When it gets to be too much, I escape to an empty conference room if I can find one. My most productive time is working at home.

I think the problem is that one size does not fit all, nor does it fit most all of the time. Sometimes, I am the one making all of the noise.
02.11.2012 | Unregistered CommenterPatrick
Hi Patrick,
My guess is that you are NOT a minority, it's just that you are the only one with your perspective who has chosen to speak up about this issue.
I would love to hear from others of you experience the same feelings about open plan that Patrick has expressed. I find it hard to believe that no one else out there has not experienced the same frustrations.
If you have, where do YOU go for quiet space in order to focus and concentrate? Do you go home? Do you find a conference room, too?
Speak up! (But not too loudly!)
02.13.2012 | Unregistered CommenterLisa Bottom
Hi Lisa,

Although I'm a big fan of bringing meeting space into the team area so that not everyone has to be a meeting to stay aware and contribute only if there is a need, a global firm like ours has many of my team on the phone all the time and talking much more loudly than if they were around the table. As we have packed our space to nearly twice the designed capacity, there are days I literally can not even hear folks on the phone with my own conference call. Stress is just a matter of degree.

Travel brings sanity with the airflight time and focus provided. I'm starting to think about mapping out San Francisco for good thinking spaces. Any ideas?

e
02.24.2012 | Unregistered CommenterEric McKinney
Hi Eric,

I feel your pain! This morning I was on a conference call and a team right behind me was working together rather loudly, and I struggled to keep up with the topic being discussed on the conference call.

One of my thoughts is to really be more aggressive in our thinking about providing a greater number of "quiet zones", meaning phones are not allowed--ever--or to include more amenities similar to small (and by this, I mean as small as allowable by code) phone booths.

I don't get to travel as much as you do, so I am looking for any sanity-inducing opportunity that I can find right here on terra firma!
02.24.2012 | Unregistered CommenterLisa Bottom
Interesting and relevant to this dialogue.
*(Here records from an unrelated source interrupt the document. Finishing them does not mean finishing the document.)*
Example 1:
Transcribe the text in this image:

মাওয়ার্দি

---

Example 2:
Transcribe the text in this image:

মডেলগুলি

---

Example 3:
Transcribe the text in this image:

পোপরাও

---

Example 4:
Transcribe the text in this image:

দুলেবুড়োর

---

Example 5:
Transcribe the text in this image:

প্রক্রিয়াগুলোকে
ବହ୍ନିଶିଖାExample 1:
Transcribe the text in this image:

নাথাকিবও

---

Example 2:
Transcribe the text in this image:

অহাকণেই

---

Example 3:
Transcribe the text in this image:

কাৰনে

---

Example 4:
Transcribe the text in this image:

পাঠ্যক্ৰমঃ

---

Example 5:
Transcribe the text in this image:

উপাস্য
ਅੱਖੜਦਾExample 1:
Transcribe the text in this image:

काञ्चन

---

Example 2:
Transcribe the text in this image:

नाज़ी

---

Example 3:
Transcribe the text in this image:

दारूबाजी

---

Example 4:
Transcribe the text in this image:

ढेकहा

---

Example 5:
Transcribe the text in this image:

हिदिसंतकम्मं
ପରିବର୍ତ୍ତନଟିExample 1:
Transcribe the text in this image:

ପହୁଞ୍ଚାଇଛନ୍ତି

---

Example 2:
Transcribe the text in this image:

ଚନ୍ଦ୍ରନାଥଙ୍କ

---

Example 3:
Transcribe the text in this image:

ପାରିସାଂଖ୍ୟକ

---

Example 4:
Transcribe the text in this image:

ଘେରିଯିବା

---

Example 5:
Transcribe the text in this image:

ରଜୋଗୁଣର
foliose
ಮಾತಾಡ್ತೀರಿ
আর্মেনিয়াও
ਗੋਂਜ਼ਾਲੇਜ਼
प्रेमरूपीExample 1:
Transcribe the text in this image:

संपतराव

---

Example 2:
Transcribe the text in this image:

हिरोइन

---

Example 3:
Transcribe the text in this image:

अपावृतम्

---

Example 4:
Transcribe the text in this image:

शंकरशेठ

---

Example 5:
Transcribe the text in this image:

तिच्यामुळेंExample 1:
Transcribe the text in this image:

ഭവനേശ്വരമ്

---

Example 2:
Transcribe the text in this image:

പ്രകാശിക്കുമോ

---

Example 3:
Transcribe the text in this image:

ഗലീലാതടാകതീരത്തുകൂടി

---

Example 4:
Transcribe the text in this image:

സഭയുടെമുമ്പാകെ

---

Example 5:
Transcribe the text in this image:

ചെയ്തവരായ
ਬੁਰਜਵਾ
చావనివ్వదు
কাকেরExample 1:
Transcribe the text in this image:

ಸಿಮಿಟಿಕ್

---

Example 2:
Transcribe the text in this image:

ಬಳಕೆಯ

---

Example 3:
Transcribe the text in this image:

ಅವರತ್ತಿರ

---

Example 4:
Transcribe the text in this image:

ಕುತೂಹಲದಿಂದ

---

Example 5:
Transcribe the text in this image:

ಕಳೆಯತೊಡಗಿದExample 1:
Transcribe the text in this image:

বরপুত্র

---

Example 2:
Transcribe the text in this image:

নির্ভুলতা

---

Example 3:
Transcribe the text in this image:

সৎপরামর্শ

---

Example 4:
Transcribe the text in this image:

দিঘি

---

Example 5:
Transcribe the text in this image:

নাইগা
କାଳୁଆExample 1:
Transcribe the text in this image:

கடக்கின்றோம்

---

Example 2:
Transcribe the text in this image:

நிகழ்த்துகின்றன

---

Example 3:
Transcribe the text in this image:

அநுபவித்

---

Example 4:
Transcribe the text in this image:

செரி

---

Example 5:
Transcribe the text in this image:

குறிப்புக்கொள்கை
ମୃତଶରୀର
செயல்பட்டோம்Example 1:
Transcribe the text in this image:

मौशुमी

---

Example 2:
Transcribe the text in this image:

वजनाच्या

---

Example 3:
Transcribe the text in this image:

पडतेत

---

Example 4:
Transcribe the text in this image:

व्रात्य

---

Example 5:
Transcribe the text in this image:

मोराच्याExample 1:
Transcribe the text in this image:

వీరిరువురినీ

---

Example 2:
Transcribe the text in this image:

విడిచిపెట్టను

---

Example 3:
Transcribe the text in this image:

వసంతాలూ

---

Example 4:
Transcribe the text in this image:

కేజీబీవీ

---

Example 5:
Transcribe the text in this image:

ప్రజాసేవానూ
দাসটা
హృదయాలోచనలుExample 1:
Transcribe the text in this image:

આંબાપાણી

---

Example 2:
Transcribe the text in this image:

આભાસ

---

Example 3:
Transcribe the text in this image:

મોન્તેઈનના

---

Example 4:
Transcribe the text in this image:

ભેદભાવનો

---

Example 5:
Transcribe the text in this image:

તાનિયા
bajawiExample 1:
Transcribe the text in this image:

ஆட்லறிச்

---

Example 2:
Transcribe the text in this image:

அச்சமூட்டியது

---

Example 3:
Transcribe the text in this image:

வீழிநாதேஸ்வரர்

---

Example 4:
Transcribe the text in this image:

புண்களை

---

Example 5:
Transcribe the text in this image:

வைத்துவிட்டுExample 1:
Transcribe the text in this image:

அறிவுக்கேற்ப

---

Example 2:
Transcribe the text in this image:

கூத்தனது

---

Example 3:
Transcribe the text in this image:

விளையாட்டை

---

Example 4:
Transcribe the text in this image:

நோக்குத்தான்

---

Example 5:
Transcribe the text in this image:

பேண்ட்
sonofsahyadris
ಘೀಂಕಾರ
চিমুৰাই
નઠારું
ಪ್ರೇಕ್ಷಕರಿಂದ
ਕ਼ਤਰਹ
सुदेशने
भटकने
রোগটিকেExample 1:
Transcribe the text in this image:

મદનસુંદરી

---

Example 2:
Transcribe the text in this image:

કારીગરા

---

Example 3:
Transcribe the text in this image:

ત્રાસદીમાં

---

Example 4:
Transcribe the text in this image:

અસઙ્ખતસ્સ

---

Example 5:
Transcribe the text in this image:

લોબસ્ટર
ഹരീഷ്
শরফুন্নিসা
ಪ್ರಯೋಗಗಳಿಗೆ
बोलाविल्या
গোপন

Turns out there's more than anecdotal evidence for the role of noise in helping us focus.

http://www.fastcoexist.com/1679468/why-ditching-the-office-could-help-you-be-more-creative?partner=homepage_newsletter
03.16.2012 | Unregistered CommenterTom Mulhern
While I agree with, and have used both of the major concepts above, I find that I can control most interuptions in my office by several simple steps. One is that I tell the receptionist/voice mail/whoever controls the incoming phone calls, do not interrupt me except for xy or z. I may also partially shut my door to within 1" of the door frame meaning you can interrupt me, but have a real need and keep it quick. When I shut the door completely it means "DO NOT DISTURB", and sometimes i have put an "appropriately" worded sign on the door which may include when I expect to return to the rest of the world.

Another thing I do before secluding myself is make the rounds of those who may need my input, including, if necessary, calling those who may need to talk with me during the time I expect to be secluded. I find that I can work better hidden in my own office because I also have access to all files, drawings, copiers, printers, etc that may be needed.